In a study recently published in Nature scientists use magnets to kill cancer. To do this, the researchers introduced zinc doped iron nanoparticles which they conjugated to an antibody for the protein death receptor 4 into a culture of colon cancer cells (DLD-1). When a magnetic field is subsequently applied the nanoparticles cause the cells containing them to enter into an apoptotic cycle and die. From Science News:
In the past, scientists have explored killing cancer using tiny iron-containing nanoparticles that latch onto malignant cells and heat up when exposed to a magnetic field. In the new work, a bit of protein guides each nanoparticle to death receptor 4, an aptly named handle on the outside of a cell that acts as a molecular doomsday switch. Exposing the cells to a magnetic field makes the nanoparticles clump together. This clumping pulls together the three molecular prongs that make up the switch, activating it and triggering a process that leads to the cell’s demise.
The scientists from Yonsei University in South Korea tried the approach with a dish of colon cancer cells. Within 24 hours, more than half of the cells exposed to the magnetic field were dead, the team reports online October 7 in Nature Materials.
“They’ve identified a major opportunity for magnetic nanoparticles,” says bioengineer Andrew MacKay of the University of Southern California. “This might be a new way to do really targeted therapeutics.”

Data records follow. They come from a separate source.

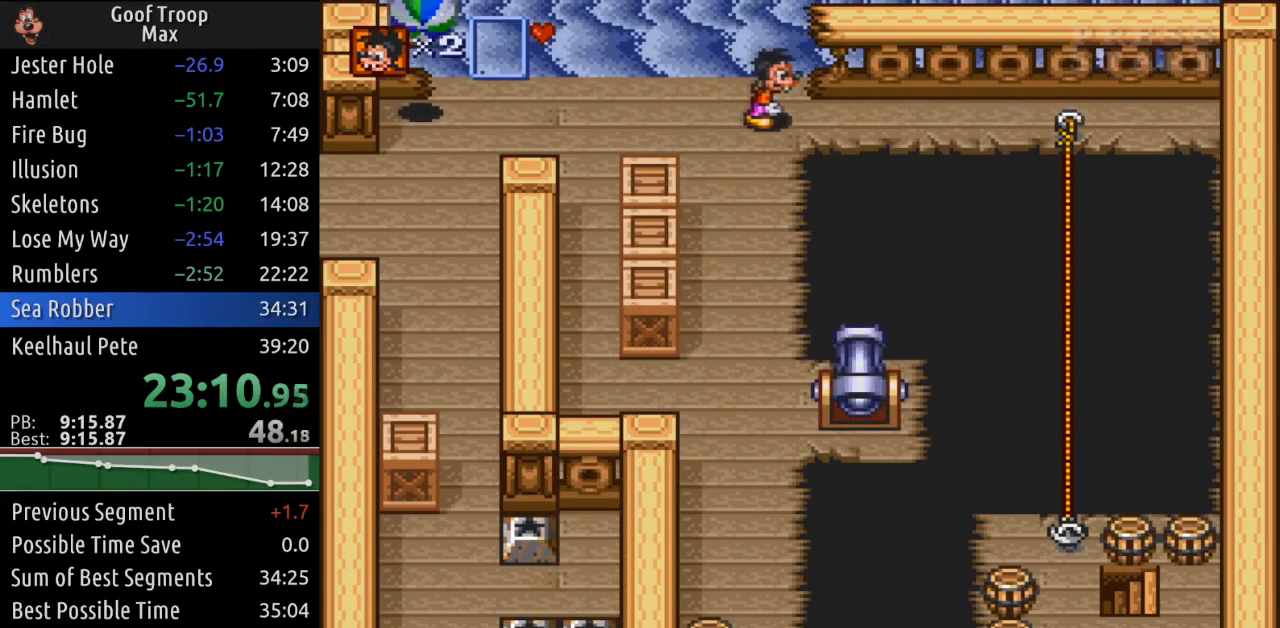
{"buttons": ["DPAD_RIGHT"], "left_stick": "center", "right_stick": "center", "events": []}
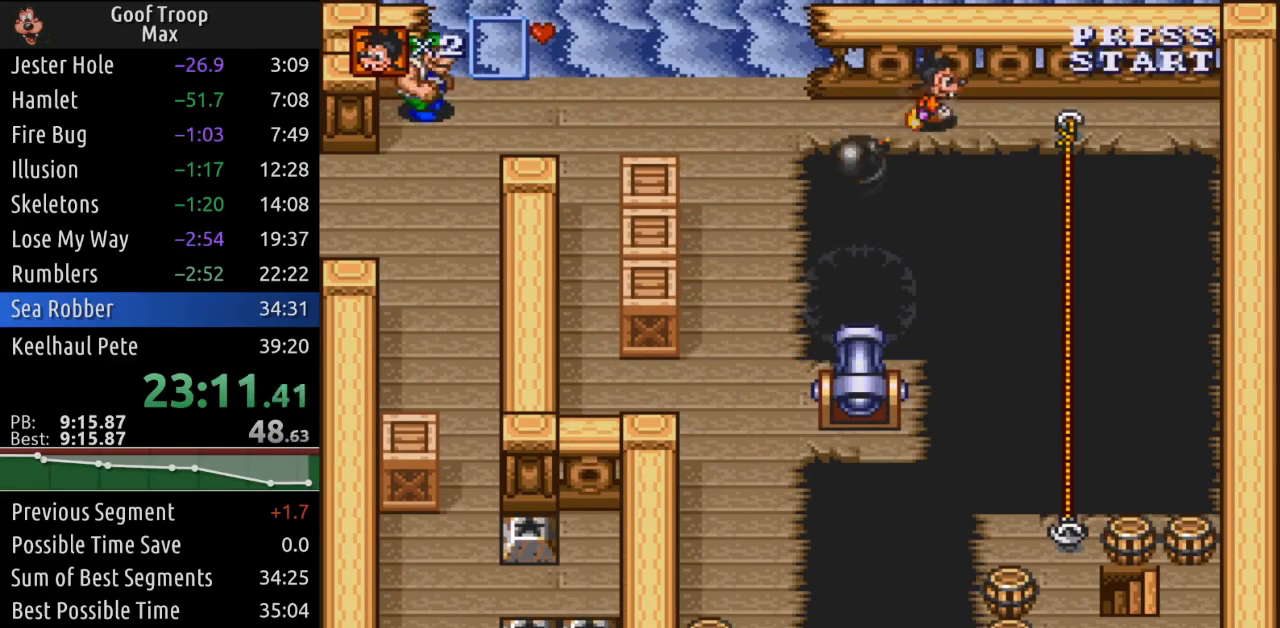
{"buttons": ["DPAD_DOWN"], "left_stick": "center", "right_stick": "center", "events": [[417, "DPAD_DOWN", "down"], [434, "DPAD_RIGHT", "up"]]}
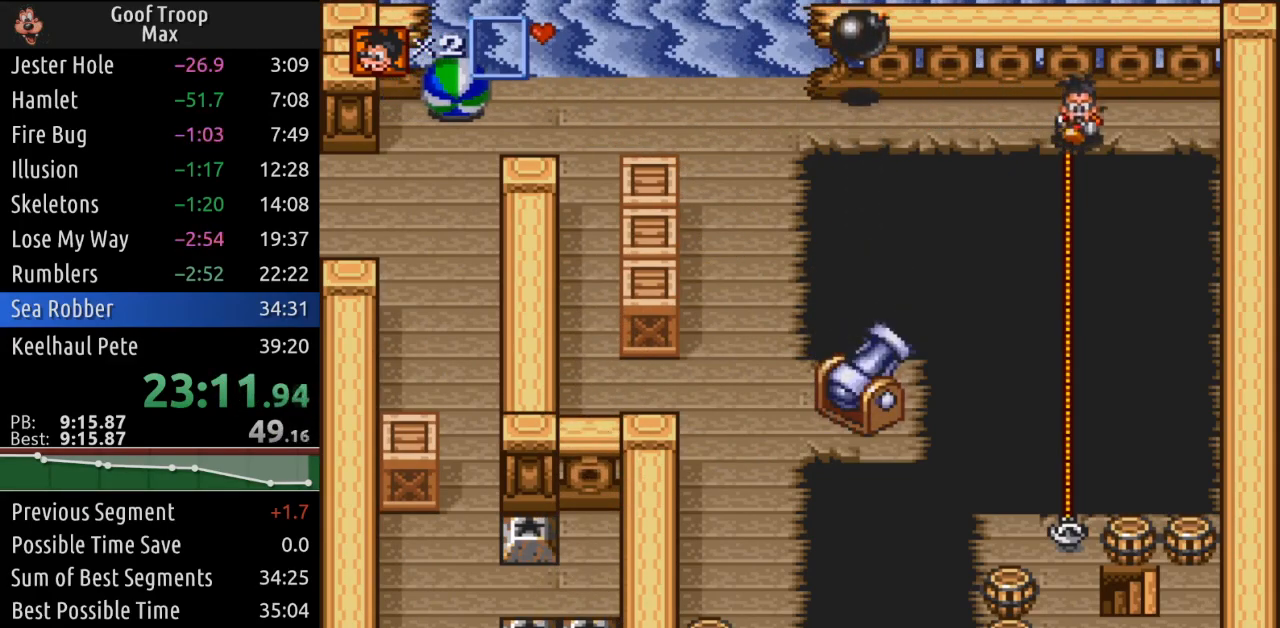
{"buttons": ["DPAD_DOWN"], "left_stick": "center", "right_stick": "center", "events": []}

Figuring out how to target only particular cells is an ongoing problem, though. Death receptor 4 sits on normal cells too, which can also be destroyed via remote-controlled magnetism. When the researchers tested their approach on developing zebra fish, the tails of the exposed fish developed a kink where cells were killed off in a particular area.
Exciting stuff. Scientists still don’t know if this can be developed into a meaningful therapy. Many cells in the body contain death receptor 4 including healthy cells and they would also be effected by this treatment. More work needs to be done to improve selective delivery of these nanoparticles to cancer cells. They are currently exploring other targets that may improve the nanoparticles’ selectivity.